The Boxee Box can read files and play them from connected USB-based drives. So, if you have a vast library of illegally downloaded content (not that you do), the Boxee Box, unlike Apple TV or Google TV devices, can almost definitely play your files, thanks to its robust file support. For video, the box plays back up to 1080p resolution and can handle Adobe Flash 10.1, FLV/On2 VP6, H.264, VC-1, MPEG-1, MPEG-2, MPEG-4, DivX 3/4/5/6, Xvid, and WMV9 files. Audio support includes MP3, WAV, PCM/LPCM, WMA, AIFF, AC3, AAC, OGG, FLAC, DTS, and Dolby Digital/Dolby True HD. And for photos, JPEG, PNG, GIF, BMP, and TIFF are supported.

By checking a box on the user interface, the Boxee Box even adds files from a connected USB drive to the searches you perform in the search window. This is not unlike how Google TV devices can add DISH Network DVR content to its searches. The Google search works better and includes a wider breadth of content, like live TV, but both search options offer instant results as you type.

The Boxee Box can also stream from your PC—you need only to set up a shared folder and then make sure both the Box and the computer are connected on the same network. Your content will show up under the Files menu.

Pandora has done a great job of making its app perform well on just about any platform, and the Boxee Box is no exception. You also get apps like YouTube Leanback (an easy-to-search, personalized approach to YouTube’s content library), Revision3, TWiT, Flickr, and a plethora of others.

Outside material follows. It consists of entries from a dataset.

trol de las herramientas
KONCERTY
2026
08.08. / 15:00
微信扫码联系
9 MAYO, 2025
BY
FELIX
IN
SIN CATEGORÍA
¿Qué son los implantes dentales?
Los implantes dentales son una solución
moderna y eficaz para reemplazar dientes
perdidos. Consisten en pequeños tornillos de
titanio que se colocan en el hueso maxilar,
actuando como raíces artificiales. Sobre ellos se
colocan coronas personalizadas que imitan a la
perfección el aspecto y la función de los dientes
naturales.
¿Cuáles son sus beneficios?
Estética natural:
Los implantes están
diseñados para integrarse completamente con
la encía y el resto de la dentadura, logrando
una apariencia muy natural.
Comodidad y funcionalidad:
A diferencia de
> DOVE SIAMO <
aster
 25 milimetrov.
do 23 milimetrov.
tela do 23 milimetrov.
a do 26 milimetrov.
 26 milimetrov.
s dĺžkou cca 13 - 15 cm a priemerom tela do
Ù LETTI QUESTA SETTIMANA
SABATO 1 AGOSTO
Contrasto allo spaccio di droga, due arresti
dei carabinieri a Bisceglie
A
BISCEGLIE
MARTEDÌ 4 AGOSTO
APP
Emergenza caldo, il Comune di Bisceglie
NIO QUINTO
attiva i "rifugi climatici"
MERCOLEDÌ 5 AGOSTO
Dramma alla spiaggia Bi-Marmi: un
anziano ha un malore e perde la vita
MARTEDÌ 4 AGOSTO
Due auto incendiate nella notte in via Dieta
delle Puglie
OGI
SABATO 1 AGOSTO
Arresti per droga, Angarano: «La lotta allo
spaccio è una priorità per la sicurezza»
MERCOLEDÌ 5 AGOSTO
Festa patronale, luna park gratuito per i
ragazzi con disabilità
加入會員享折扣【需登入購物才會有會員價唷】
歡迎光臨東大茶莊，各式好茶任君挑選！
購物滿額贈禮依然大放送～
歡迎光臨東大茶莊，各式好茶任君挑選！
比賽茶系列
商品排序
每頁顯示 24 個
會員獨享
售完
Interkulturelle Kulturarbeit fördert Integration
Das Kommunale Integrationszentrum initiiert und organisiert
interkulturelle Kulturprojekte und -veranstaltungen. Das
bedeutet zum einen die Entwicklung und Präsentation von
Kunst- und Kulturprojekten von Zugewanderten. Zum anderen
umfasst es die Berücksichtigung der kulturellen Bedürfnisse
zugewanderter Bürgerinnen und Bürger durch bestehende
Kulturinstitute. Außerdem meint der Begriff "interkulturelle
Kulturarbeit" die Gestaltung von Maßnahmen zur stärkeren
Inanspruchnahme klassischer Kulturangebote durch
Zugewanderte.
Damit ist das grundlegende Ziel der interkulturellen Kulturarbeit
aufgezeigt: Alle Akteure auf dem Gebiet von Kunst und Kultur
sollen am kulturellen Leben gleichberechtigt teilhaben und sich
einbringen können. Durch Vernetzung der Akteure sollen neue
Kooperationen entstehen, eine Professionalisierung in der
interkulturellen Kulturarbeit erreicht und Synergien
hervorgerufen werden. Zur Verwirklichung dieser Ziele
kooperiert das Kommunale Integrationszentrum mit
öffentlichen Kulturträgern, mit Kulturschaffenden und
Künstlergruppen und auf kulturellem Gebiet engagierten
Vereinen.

You might ask: How does a box like Roku’s XDS get a lower rating when it has essentially has everything the Boxee Box does, plus Netflix at a lower price? Simply put, Roku’s interface is not nearly as user-friendly, it crashes quite often, and although the apps it offers are similar, that is basically all that Roku offers. The XDS even requires an app (a channel) to play content off of a connected USB drive—and it doesn’t come preloaded on the device. In other words, the extra $100 you spend on the Boxee Box buys you a far more rewarding user experience. There’s no crashing, and no need to download apps in order to play USB content—and it’ll even integrate your media into your searches, along with Web content, something Roku can’t do.

Apple TV, although firmly entrenched in the iTunes world, offers far more media, including Netflix, than the Boxee Box currently does (you just have to pay for most of it). Google TV, which is built to work with DVRs, appeals to viewers with less of a need for television shows from the Web, so it’s less relevant to compare here, except to say: If you have no cable or DVR, Boxee will make it feel like you do. Much of the content you can record with a DVR is available, somehow, online, and Boxee finds almost all of it. Combined with the ability to stream your own library of audio and video media, and you have quite a bit of content at your fingertips. Until Netflix, Vudu, and Hulu Plus come along though, the Boxee Box, though cleverly designed and simple to use, is missing a true edge in the new crop of Wi-Fi-connected set-top boxes.